Are current day Japanese supermarkets, or the food-retail world of Japan in general, any different from the ones depicted in Supermarket Woman? Certain practices such as red lighting on meat have been eliminated. But I think that if anything, it’s gotten rather worse. At the time of the movie first appeared, a huge food contamination scandal involving the biggest dairy producer in the country was fresh in people’s minds. Since then the number of intentional food contaimination scandals seem to have increased. The continuing recession - and more than that, the feeling of being in a continuous recession - has made the ‘if it’s cheap it’s good’ kind of mentality even more prevalent. Big supermarkets like Ito Yokado (who is owned by the same company that owns the 7-11 conbini (convenience store) chain) and Aeson/Jusco are beautiful, clean places selling impeccable looking products. But look closely, and there are plenty of ‘cheap over quality’ type of things for sale, such as dyed dried sakuraebi shrimp imported from China and sold for only 100 yen per bag (an undyed bag of domestic sakuraebi would cost perhaps 4 to 5 times that) or deep fried prepared foods that contain mostly filler. Meat is not mislabeled as it is by Bargains Galore (the Devil King) in Supermarket Woman - but supermarkets simply don’t sell ‘good’ meat much anymore anyway. (For that you have to go to a department store food hall, or if you’re lucky a good local butcher.)

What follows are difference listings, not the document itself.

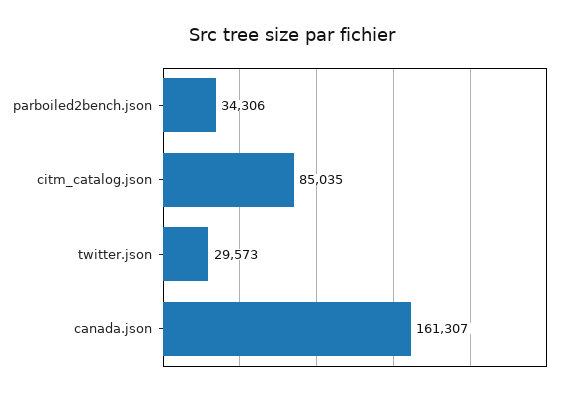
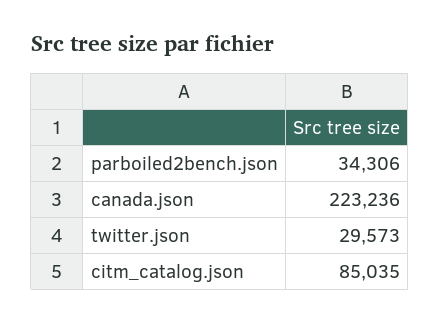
  {
    "parboiled2bench.json": 34306,
    "citm_catalog.json": 85035,
    "twitter.json": 29573,
-   "canada.json": 161307
+   "canada.json": 223236
  }

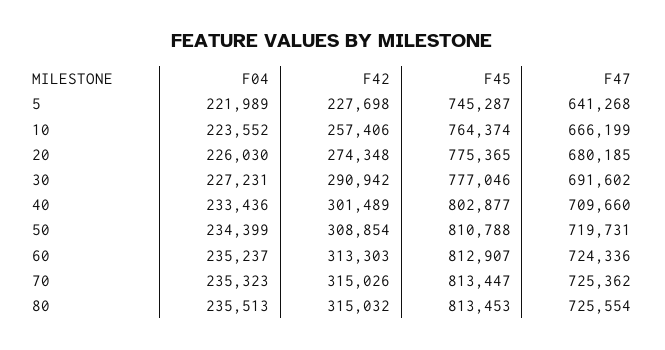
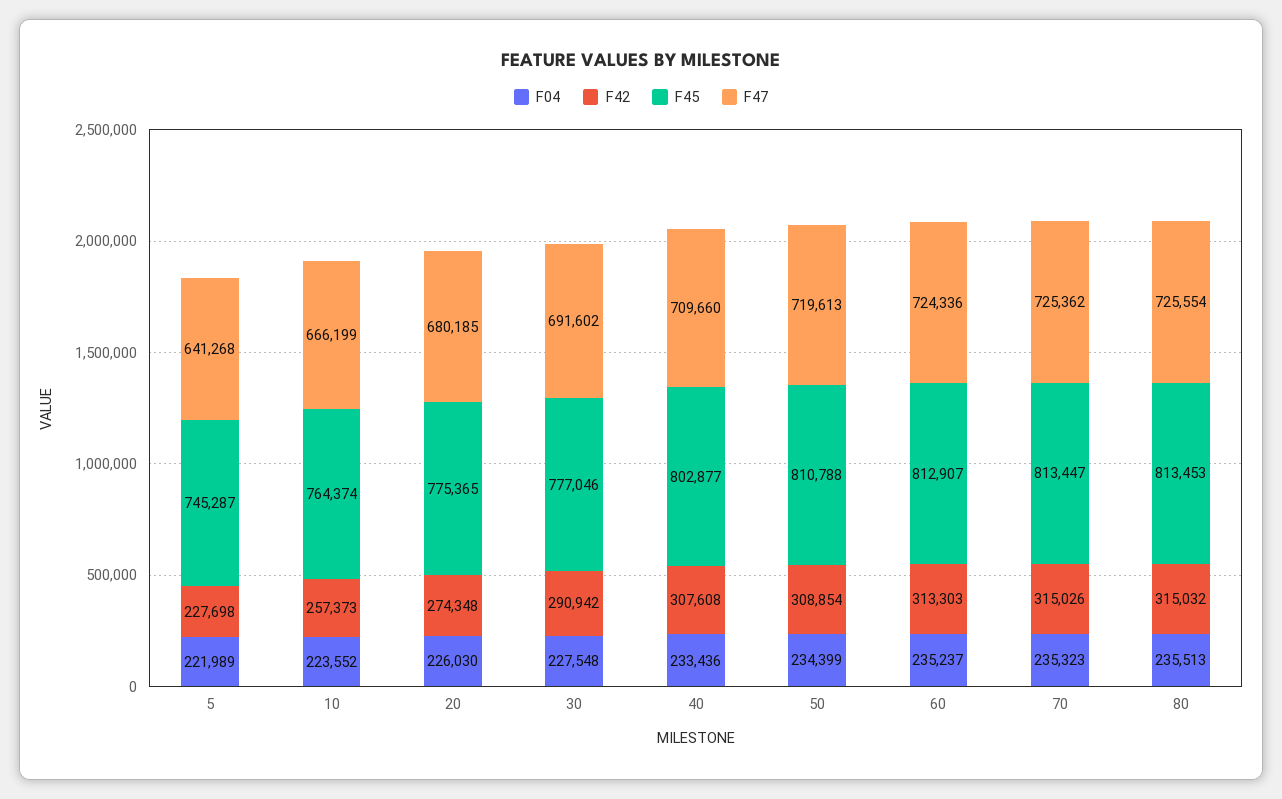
  {
    "F04": {
      "5": 221989,
      "10": 223552,
      "20": 226030,
-     "30": 227231,
+     "30": 227548,
      "40": 233436,
      "50": 234399,
      "60": 235237,
      "70": 235323,
      "80": 235513
    },
    "F42": {
      "5": 227698,
-     "10": 257406,
+     "10": 257373,
      "20": 274348,
      "30": 290942,
-     "40": 301489,
+     "40": 307608,
      "50": 308854,
      "60": 313303,
      "70": 315026,
      "80": 315032
    },
    "F45": {
      "5": 745287,
      "10": 764374,
      "20": 775365,
      "30": 777046,
      "40": 802877,
      "50": 810788,
      "60": 812907,
      "70": 813447,
      "80": 813453
    },
    "F47": {
      "5": 641268,
      "10": 666199,
      "20": 680185,
      "30": 691602,
      "40": 709660,
-     "50": 719731,
+     "50": 719613,
      "60": 724336,
      "70": 725362,
      "80": 725554
    }
  }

As for the crazy, colorful in-your-face-selling tactics used by Bargains Galore, they pale in comparison to the very real Don Quiquote (usually called Donki) chain of bargain/bulk stores, The 100 yen Daiso chain can be almost as colorful, but is a distant second to Donki. At Donki you can stock up on American-family-sized packs of potato chips or candy or soap, as well as cheap false eyelashes and cheerful makeup and throwaway clothing. Some people love Donki, but it gives me a headache.
But people flock to the big supermarkets and Donki and the 100 yen shops. Small, independent grocery stores still exist, as do some independendt butchers and greengrocers. But just as in many other countries, they are slowly disappearing. These days, Honest Goro may end up selling out to Bargains Galore after all.